The chief compromise between the professional cooking and the creation of the TV show is that the emphasis is on competition, more than the hands-on Chef Ramsay familiar to viewers of Kitchen Nightmares, MasterChef and even Hotel Hell. The chef let us know that's going to change in Season 11. "I insisted this year that we have a little bit more mentoring, and you’ll see [that in] sort of week six or seven, when we sort of start focusing on the real talent," he said. "I’m always sort of defensive when [the chefs] get criticized [that] they’re not real chefs. They are real chefs. They just want an amazing break.
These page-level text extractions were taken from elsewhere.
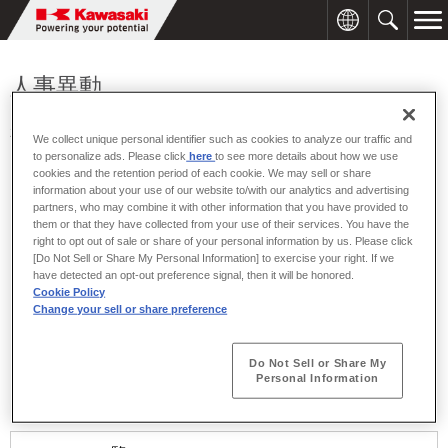
人事異動
2009年01月30日
We collect unique personal identifier such as cookies to analyze our traffic and
to personalize ads. Please click
here
to see more details about how we use
cookies and the retention period of each cookie. We may sell or share
川崎重工は、2009年2月1日付で次のとおり人事異動を行います。
information about your use of our website to/with our analytics and advertising
partners, who may combine it with other information that you have provided to
[人事異動]
※〔 〕は旧職名を示す。
them or that they have collected from your use of their services. You have the
right to opt out of sale or share of your personal information by us. Please click
□ 出向
[Do Not Sell or Share My Personal Information] to exercise your right. If we
▽ 森尾電機（株）出向〔車両カンパニー企画本部付〕理事 堺 又
have detected an opt-out preference signal, then it will be honored.
Cookie Policy
一
Change your sell or share preference
□ 退職
▽ 〔川重商事（株）出向〕理事 北嶋 輝典
Do Not Sell or Share My
▽ 〔川重商事（株）出向〕理事 上田 功
Personal Information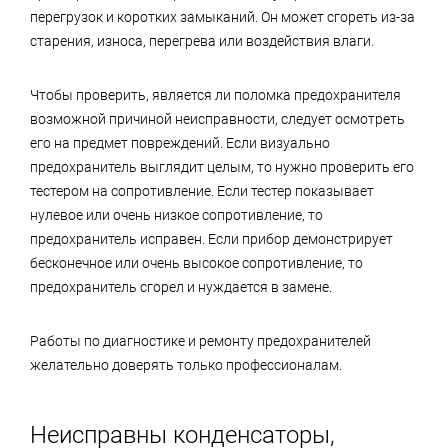
перегрузок и коротких замыканий. Он может сгореть из-за
старения, износа, перегрева или воздействия влаги.
Чтобы проверить, является ли поломка предохранителя
возможной причиной неисправности, следует осмотреть
его на предмет повреждений. Если визуально
предохранитель выглядит целым, то нужно проверить его
тестером на сопротивление. Если тестер показывает
нулевое или очень низкое сопротивление, то
предохранитель исправен. Если прибор демонстрирует
бесконечное или очень высокое сопротивление, то
предохранитель сгорел и нуждается в замене.
Работы по диагностике и ремонту предохранителей
желательно доверять только профессионалам.
Неисправны конденсаторы,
"[We] had that mentoring aspect that went on more than ever before, cooking classes in downtime, little insights. I’m far more involved this year cooking, because that’s what I miss," he said. "I missed that buzz, because I also like the little things of The Voice, where the actual judges physically get off their chairs and stand up on the stage and perform in front of their contestants. That’s exactly what I started doing in Hell’s Kitchen. I thought, 'You just see me now as this guy that is fronting a program, but you’ve got no idea I’ve made more mistakes than all of you put together.' I continue pushing myself to the full extent, and more importantly I can cook and here’s why. I like that vulnerability."
Ramsay also reported that Season 10 winner Christina Wilson - who won a job at Gordon Ramsay Steak at Paris Las Vegas - is still employed there and will also make an appearance in Season 11. "This is an amazing opportunity and I just look at what Christina has done in Vegas and how she’s handled the pressure of running the kitchen, still there this length of time after that program and the success of that," he said. "It’s the success of the business in the real world. I introduced Christina early on in the competition to say to these guys, look, this is not a fly-by-night twenty-four hour success. This is the real deal."
How does he think this year's brigade stacks up? "We have some phenomenal chefs," Ramsay said. "They’re competitive and really ready to win this thing." To achieve that goal, they'll have to impress one of the world's best chefs, who is determined to find someone who can stand real heat in the kitchen.